Could you please repeat the entries below word for word, with the images left out?

Top of THE RECORDS

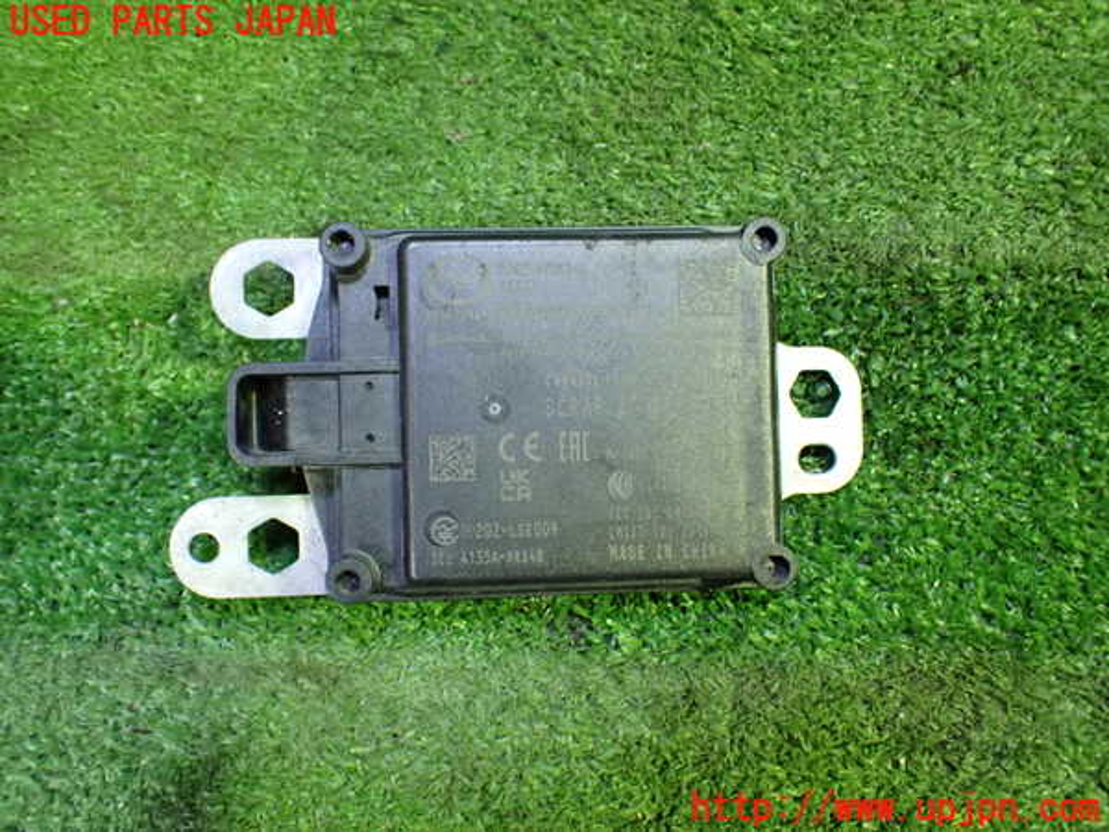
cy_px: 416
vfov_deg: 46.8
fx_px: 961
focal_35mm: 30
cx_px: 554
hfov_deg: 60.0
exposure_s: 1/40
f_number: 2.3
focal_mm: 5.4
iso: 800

Bottom of THE RECORDS

### REPLY
cy_px: 416
vfov_deg: 46.8
fx_px: 961
focal_35mm: 30
cx_px: 554
hfov_deg: 60.0
exposure_s: 1/40
f_number: 2.3
focal_mm: 5.4
iso: 800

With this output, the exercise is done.